2. Mandub atau Sunnah

Mandub secara bahasa artinya mad'u (yang diminta) atau yang dianjurkan. Beberapa literatur atau
pendapat ulama menyebutkan, mandub sama dengan sunnah.

Hukum Islam sunnah atau mandub dalam fiqh adalah tuntutan untuk melakukan suatu perbuatan karena
perbuatan yang dilakukan dipandang baik dan sangat disarankan untuk dilakukan. Orang yang
melaksanakan berhak mendapat ganjaran tetapi bila tuntutan tidak dilakukan atau ditinggalkan maka tidak
apa-apa.

Hukum sunnah dilihat dari tuntutan melakukannya yakni:

-Sunnah muakkad: perbuatan yang selalu dilakukan oleh nabi di samping ada keterangan yang
menunjukkan bahwa perbuatan itu bukanlah sesuatu yang fardhu misalnya sholat witir.

-Sunnah ghairu mu'akad yaitu sunnah yang dilakukan oleh nabi tapi nabi tidak melazimkan dirinya untuk
berbuat demikian seperti sunnah 4 rakat sebelum dzuhur dan sebelum ashar.

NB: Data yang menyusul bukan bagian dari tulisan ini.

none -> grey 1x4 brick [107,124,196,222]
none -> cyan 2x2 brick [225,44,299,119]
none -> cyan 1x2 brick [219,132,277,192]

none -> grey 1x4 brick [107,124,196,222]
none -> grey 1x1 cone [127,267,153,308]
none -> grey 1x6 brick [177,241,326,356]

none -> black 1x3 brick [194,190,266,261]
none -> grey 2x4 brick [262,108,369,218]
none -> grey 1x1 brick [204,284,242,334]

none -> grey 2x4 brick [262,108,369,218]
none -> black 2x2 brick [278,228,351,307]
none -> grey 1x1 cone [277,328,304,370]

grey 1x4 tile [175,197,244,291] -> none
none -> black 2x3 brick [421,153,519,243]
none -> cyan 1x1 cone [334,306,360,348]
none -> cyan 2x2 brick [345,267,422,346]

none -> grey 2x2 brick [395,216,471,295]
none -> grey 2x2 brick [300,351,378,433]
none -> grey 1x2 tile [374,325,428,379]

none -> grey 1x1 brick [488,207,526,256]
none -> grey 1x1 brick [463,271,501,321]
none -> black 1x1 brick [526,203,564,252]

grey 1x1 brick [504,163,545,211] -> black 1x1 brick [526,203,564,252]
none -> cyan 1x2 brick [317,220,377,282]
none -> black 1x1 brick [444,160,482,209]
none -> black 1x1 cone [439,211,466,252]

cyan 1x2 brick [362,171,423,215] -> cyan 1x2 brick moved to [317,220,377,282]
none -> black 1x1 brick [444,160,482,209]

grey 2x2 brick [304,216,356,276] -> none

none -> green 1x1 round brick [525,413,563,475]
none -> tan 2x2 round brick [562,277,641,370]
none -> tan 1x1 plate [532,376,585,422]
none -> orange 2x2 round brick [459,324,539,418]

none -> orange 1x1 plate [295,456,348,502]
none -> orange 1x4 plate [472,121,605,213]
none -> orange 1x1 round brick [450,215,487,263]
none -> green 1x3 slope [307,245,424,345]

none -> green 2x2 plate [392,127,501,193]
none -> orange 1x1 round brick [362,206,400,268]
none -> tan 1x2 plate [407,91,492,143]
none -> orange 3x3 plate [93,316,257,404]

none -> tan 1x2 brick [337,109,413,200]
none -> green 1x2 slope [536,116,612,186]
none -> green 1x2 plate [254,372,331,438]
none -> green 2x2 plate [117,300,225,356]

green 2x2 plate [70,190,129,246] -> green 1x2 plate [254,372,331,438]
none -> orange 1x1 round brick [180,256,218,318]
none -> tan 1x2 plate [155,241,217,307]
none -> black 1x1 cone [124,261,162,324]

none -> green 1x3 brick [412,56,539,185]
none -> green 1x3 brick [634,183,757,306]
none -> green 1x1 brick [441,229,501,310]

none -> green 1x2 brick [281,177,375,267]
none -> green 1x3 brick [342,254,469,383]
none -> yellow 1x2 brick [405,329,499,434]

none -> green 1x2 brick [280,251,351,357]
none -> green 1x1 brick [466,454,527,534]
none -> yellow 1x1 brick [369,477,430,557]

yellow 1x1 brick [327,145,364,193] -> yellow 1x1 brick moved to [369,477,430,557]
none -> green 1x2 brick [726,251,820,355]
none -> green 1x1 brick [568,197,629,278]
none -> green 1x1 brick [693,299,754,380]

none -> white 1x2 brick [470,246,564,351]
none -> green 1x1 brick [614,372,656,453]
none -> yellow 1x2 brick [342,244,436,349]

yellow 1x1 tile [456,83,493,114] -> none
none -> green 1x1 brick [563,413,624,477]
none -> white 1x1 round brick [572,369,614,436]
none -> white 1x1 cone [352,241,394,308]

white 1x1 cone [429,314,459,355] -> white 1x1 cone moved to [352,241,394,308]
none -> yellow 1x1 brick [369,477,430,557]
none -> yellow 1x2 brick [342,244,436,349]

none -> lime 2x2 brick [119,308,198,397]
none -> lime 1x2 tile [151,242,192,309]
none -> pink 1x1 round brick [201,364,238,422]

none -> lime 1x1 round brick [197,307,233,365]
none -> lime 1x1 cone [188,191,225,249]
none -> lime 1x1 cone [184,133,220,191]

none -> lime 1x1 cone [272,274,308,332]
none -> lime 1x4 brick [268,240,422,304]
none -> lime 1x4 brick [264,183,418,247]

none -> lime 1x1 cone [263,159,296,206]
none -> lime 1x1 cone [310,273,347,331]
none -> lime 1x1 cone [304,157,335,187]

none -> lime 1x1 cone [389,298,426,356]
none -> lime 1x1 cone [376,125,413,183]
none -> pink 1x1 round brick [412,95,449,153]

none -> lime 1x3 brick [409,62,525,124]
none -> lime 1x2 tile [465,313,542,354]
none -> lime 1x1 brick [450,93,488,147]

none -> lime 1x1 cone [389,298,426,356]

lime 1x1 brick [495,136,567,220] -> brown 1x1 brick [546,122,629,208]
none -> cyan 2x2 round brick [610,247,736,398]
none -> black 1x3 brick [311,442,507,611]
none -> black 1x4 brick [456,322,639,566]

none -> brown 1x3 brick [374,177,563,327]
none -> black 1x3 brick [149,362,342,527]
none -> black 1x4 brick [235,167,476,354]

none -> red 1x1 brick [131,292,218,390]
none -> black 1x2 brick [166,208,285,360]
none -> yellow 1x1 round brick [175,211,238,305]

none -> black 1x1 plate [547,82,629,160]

Sedangkan hukum sunnah jika dilihat dari kemungkinan untuk meninggalkannya terbagi menjadi:

-Sunnah hadyu: perbuatan yang dituntut melakukannya kareba begitu besar faidah yang didapat dan orang
yang meninggalkannya tercela, seperti azan, sholat berjamaah, sholat hari raya.

-Sunnah zaidah: sunnah yang apabila dilakukan oleh mukalaf dinyatakan baik tapi bila ditinggalkan tidak
diberi sanksi apapun. Misalnya mengikuti yang biasa dilakukan nabi sehari-hari seperti makan, minum,
dan tidur.

-Sunnah nafal: suatu perbuatan yang dituntut tambahan bagi perbuatan wajib seperti sholat tahajud.
3. Makruh

Makruh secara bahasa artinya mubghadh (yang dibenci). Jumhur ulama mendefinisikan makruh adalah
larangan terhadap suatu perbuatan tetapi larangan tidak bersifat pasti, lantaran tidak ada dalil yang
menunjukkan haramnya perbuatan tersebut.

Makruh dibagi 2 yakni:

-Makruh tahrim yakni sesuatu yang dilarang oleh syariat secara pasti contohnya larangan memakai
perhiasan emas bagi laki-laki.

-makruh tanzih yakni sesuatu yang diajurkan oleh syariat untuk meninggalkannya, tetapi larangan tidak
bersifat pasti contohnya memakan daging kuda saat sangat butuh waktu perang.

4. Mubah

Hukum Islam berikutnya yakni mubah. Mubah adalah titah Allah yang memberikan kemungkinan untuk
memilih antara mengerjakan atau meninggalkan. Bila mengerjakan tidak diberi ganjaran.

5. Haram

Muharram secara bahasa artinya mamnu' (yang dilarang). Menurut madzah hanafi, hukum haram harus
didasarkan dalil qathi yang tidak mengandung keraguan sedikitpun sehingga kita tidak mempermudah
dalam menetapkan hukum haram, sebagaimana QS An Nahl ayat 116.

Menurut Jumhur para ulama, hukum haram terbagi:


-Al Muharram li dzatihi: sesuatu yang diharamkan oleh syariat karena esensinya mengandung
kemadharatan bagi kehidupan manusia. Contoh makan bangkai, minum khamr, berzina.
-Al Muharram li ghairihi: sesuatu yang dilarang bukan karena essensinya tetapi karena kondisi eksternal
seperti jual beli barang secara riba.